## WHAT IS NEEDED
Transcribe word for word the part of the post below about the fifth season of the America Works podcast, beginning at the words "This is a guest" and stopping after "shared national experience.".

## DOCUMENT SEGMENT
============================================================
This is a guest post by AFC Senior Folklife Specialist, Nancy Groce.
The American Folklife Center at the Library of Congress is kicking off 2024 with the much-awaited fifth season of America Works, a podcast series celebrating the diversity, resilience, and creativity of American workers. The new season, launched today, highlights African American men and women who are business owners, farmers, craftspeople and professionals; fellow Americans whose labors create and sustain their communities.
The eight-episode series, part of the American Folklife Center’s ongoing Occupational Folklife Project, introduces listeners to a diverse range of voices and perspectives within the changing American workforce. Each 5-minute episode includes workers whose narratives add to the wealth of our shared national experience.
“As in past years, the Occupational Folklife Project (OFP) is generating so many terrific interviews with workers throughout the United States that it was hard to select just eight for Season 5. Almost 2000 interviews with contemporary American workers have been added to the American Folklife Center’s archive since the launch of the OFP documentation project in 2011. These thoughtful, insightful, and often funny first-person accounts of working in America are inspiring,” said Nancy Groce, host of America Works. “They are a timely reminder of the spirit, grit, and common sense of the American workforce, and I am delighted that they will be added to the historical record of the nation’s library.”
You can read more about the each episode of the series below. Or, if you just want to jump to the podcast itself, it is available at this link, with the most recent episode on top.
============================================================
## PROVIDED RECORDS
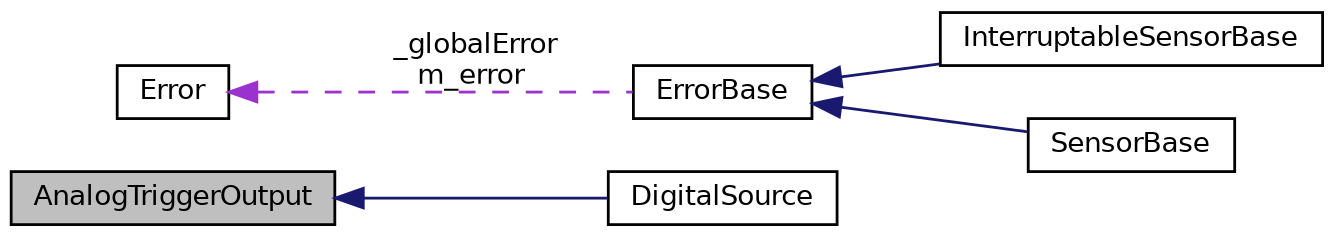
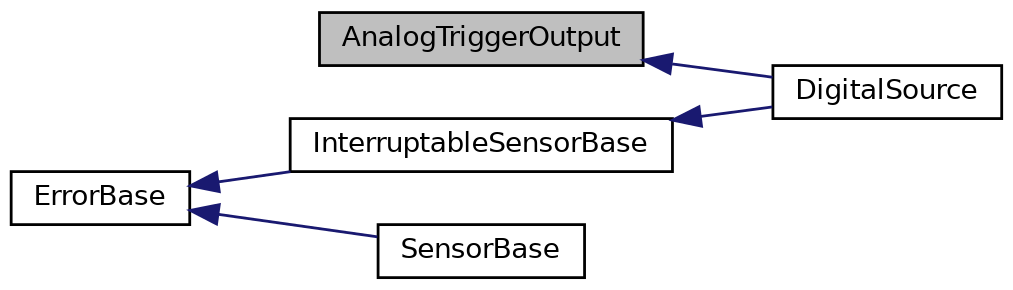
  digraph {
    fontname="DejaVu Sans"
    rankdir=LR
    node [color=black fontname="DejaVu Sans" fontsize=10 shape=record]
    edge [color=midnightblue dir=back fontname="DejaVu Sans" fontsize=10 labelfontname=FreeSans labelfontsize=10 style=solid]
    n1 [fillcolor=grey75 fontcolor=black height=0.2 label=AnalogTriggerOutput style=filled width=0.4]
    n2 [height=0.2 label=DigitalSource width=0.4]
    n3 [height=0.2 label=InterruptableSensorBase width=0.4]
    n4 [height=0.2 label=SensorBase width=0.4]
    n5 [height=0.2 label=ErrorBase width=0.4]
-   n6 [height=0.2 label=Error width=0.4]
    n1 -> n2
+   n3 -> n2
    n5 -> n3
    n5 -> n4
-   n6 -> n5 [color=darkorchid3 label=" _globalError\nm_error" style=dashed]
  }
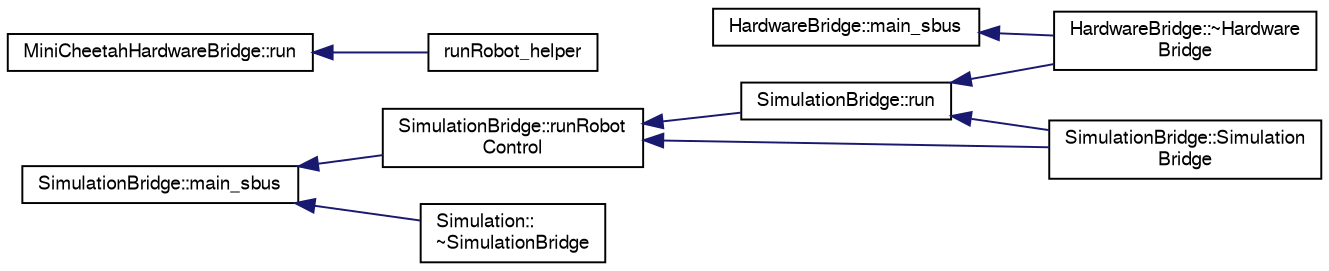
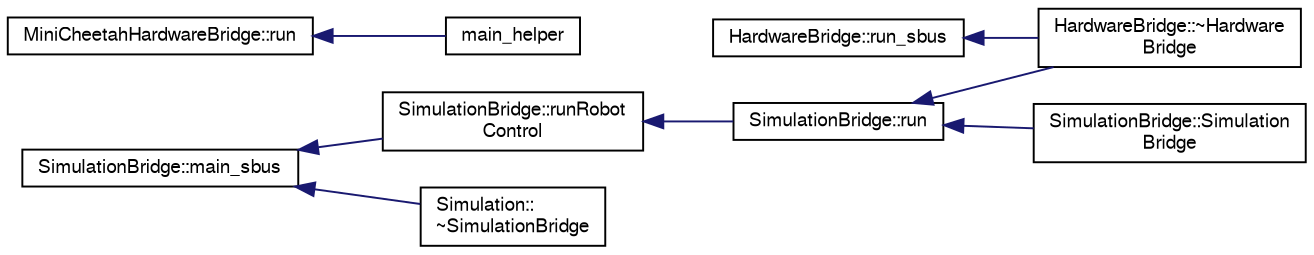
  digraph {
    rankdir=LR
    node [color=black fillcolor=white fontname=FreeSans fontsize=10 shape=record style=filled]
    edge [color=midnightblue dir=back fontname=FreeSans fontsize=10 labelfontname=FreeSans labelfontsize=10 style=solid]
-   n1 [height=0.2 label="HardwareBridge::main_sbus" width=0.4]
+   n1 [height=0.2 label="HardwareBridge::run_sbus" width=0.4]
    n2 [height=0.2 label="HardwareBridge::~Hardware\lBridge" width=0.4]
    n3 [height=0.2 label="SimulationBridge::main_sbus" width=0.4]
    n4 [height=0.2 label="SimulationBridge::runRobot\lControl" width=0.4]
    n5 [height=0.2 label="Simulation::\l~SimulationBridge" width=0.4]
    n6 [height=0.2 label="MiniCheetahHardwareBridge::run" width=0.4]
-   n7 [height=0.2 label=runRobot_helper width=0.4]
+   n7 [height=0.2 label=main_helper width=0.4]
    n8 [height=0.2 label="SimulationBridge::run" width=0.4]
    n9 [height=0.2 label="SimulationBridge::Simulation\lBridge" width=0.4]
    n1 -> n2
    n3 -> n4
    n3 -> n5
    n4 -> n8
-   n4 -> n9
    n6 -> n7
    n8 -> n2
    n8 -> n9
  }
============================================================
## SOLUTION
This is a guest post by AFC Senior Folklife Specialist, Nancy Groce.
The American Folklife Center at the Library of Congress is kicking off 2024 with the much-awaited fifth season of America Works, a podcast series celebrating the diversity, resilience, and creativity of American workers. The new season, launched today, highlights African American men and women who are business owners, farmers, craftspeople and professionals; fellow Americans whose labors create and sustain their communities.
The eight-episode series, part of the American Folklife Center’s ongoing Occupational Folklife Project, introduces listeners to a diverse range of voices and perspectives within the changing American workforce. Each 5-minute episode includes workers whose narratives add to the wealth of our shared national experience.